[Task to complete]
In the listing below, find each line that holds "shoulder" and list it.

[Source information]

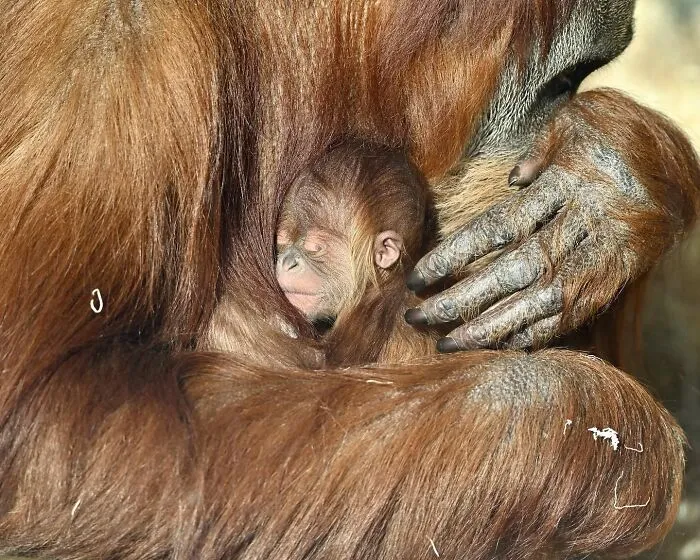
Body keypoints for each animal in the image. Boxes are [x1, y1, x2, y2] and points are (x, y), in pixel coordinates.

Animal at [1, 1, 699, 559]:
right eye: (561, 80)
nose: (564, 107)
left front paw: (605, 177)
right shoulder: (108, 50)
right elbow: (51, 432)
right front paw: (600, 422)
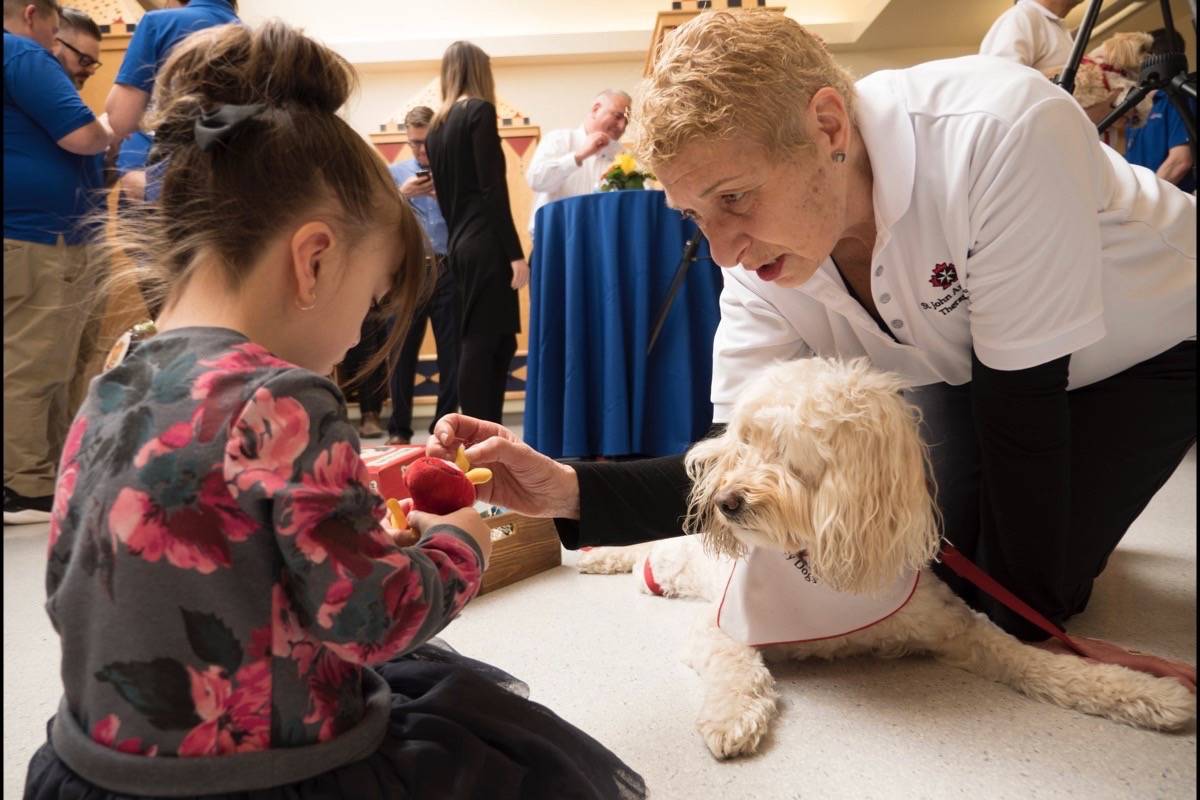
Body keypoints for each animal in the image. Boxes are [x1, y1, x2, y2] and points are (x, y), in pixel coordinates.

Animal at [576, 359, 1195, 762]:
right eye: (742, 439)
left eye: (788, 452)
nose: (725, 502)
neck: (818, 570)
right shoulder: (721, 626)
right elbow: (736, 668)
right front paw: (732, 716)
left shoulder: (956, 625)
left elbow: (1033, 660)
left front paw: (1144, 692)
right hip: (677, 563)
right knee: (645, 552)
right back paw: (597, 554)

[Task output]
right shoulder: (108, 50)
right shoulder: (721, 626)
left shoulder: (956, 625)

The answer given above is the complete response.